Zu Beginn der zweiten Hälfte lag Kai einige Meter vor mir, als ich dann endlich mal klare Verhältnisse schaffen wollte. Immerhin schwirrte irgendwo weiter vorne auch noch Freddy herum und den wollte ich zumindest mal aus der Ferne in Aktion sehen – wenn ich ihn schon nicht erreichen konnte.
So ballerte ich wieder an Kai vorbei, der Grüne und der Scheibenmann waren zu diesem Zeitpunkt eh noch hinter mir.

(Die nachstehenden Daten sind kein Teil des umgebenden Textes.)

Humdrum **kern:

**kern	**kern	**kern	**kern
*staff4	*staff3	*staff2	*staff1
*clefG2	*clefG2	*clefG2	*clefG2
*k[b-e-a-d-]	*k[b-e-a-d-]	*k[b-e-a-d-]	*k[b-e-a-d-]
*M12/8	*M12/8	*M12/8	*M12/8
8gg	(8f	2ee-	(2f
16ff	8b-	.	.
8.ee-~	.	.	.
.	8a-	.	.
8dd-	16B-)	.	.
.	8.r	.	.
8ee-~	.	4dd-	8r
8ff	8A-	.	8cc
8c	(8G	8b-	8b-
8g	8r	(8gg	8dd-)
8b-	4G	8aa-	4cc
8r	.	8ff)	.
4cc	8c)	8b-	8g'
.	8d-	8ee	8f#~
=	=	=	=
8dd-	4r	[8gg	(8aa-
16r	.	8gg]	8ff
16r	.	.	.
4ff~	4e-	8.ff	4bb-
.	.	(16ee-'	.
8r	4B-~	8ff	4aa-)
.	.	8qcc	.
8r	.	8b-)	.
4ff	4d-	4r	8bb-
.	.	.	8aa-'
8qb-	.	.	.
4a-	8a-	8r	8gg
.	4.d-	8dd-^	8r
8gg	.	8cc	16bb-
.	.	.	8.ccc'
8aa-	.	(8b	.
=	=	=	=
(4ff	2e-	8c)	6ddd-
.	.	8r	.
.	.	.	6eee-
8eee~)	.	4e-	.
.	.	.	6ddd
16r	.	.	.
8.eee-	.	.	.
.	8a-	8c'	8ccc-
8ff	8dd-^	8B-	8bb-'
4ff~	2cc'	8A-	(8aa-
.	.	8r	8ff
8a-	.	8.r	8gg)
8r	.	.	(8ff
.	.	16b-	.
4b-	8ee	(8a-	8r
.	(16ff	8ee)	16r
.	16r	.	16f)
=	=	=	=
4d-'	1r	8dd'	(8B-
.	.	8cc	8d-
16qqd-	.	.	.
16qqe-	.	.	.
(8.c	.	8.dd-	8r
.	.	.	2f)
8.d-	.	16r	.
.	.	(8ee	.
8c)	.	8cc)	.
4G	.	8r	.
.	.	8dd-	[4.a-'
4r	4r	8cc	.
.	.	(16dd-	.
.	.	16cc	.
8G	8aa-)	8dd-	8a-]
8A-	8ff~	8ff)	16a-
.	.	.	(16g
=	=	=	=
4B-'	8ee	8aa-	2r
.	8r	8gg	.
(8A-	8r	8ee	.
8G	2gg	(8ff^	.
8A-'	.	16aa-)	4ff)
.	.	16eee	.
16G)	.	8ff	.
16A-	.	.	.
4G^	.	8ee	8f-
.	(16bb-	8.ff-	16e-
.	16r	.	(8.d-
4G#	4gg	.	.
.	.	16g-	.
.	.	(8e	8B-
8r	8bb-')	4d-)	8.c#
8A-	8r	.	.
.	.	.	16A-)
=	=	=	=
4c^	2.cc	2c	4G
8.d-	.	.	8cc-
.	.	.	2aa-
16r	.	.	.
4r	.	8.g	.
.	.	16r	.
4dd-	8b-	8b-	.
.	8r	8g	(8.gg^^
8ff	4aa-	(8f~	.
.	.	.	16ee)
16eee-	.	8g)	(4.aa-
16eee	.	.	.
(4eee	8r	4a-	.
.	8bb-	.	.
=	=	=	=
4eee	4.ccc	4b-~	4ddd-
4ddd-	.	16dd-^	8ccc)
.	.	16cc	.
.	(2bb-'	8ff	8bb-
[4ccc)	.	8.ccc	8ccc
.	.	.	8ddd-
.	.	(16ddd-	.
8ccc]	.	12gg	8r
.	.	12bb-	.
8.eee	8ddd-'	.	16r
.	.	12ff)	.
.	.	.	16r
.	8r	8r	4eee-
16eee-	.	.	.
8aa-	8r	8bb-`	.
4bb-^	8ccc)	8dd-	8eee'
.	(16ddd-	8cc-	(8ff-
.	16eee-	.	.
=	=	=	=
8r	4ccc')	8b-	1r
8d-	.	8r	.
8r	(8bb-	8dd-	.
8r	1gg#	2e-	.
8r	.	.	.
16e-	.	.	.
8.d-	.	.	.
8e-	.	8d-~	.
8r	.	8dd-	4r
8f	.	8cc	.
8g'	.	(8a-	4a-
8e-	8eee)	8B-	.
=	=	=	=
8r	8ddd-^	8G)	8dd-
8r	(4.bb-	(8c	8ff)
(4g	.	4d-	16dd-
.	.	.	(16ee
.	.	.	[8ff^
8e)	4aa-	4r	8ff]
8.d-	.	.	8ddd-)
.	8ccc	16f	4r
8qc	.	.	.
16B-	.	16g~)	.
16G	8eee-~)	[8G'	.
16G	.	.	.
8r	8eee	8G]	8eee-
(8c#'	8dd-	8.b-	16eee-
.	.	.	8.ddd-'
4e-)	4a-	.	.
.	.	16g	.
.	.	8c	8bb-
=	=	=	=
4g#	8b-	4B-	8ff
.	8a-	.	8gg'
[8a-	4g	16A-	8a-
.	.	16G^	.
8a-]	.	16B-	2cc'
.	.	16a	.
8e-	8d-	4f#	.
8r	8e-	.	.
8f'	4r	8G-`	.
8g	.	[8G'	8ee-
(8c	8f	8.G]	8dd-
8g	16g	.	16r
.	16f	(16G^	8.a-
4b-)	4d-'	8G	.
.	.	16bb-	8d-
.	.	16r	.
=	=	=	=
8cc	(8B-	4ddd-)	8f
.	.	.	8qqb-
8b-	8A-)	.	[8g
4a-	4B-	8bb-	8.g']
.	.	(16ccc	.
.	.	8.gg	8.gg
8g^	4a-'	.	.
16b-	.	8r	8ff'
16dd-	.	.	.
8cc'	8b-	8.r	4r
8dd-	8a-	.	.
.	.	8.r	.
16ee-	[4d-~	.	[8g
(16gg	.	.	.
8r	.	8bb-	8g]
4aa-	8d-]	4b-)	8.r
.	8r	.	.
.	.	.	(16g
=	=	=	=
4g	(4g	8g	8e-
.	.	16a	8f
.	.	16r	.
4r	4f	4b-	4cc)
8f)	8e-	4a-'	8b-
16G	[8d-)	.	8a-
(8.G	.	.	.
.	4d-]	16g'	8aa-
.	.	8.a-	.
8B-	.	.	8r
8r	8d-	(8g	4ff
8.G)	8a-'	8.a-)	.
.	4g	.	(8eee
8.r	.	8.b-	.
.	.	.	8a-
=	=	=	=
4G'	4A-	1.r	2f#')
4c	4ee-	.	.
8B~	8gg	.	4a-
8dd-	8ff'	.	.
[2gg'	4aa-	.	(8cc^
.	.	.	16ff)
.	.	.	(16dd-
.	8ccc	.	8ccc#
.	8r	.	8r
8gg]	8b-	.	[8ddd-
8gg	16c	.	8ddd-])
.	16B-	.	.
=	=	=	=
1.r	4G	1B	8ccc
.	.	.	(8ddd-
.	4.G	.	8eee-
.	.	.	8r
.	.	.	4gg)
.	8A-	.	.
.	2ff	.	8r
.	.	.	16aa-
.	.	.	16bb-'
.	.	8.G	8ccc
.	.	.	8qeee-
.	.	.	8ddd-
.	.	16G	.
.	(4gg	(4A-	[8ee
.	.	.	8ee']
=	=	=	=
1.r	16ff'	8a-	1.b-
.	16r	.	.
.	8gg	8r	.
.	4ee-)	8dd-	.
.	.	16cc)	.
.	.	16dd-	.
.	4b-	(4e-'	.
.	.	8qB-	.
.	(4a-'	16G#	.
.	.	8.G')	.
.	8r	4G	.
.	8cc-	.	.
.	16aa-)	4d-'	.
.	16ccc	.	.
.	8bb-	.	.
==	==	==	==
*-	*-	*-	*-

Einige Minuten später nahm ich neben mir ein Motorrad wahr und weiter vor mir fuhr ein nicht ganz langsamer Triathlet. Allerdings merkte ich schon, dass er bereits jetzt die kommende Kurve ‚vorbereitete‘ indem er an den Basislenker griff. Ich aber würde sie wie gewohnt am Auflieger wegdrücken, also was tun? Vorbei oder Warten, Warten oder Vorbei?
Ein jäher Trillerpfiff vom Motorrad beendete meine Gedanken und ließ mich aufblicken. Eine weibliche Race Official trillerte mich an, um ihren Hals wedelten die Strafkarten, die Schwarze vorweg.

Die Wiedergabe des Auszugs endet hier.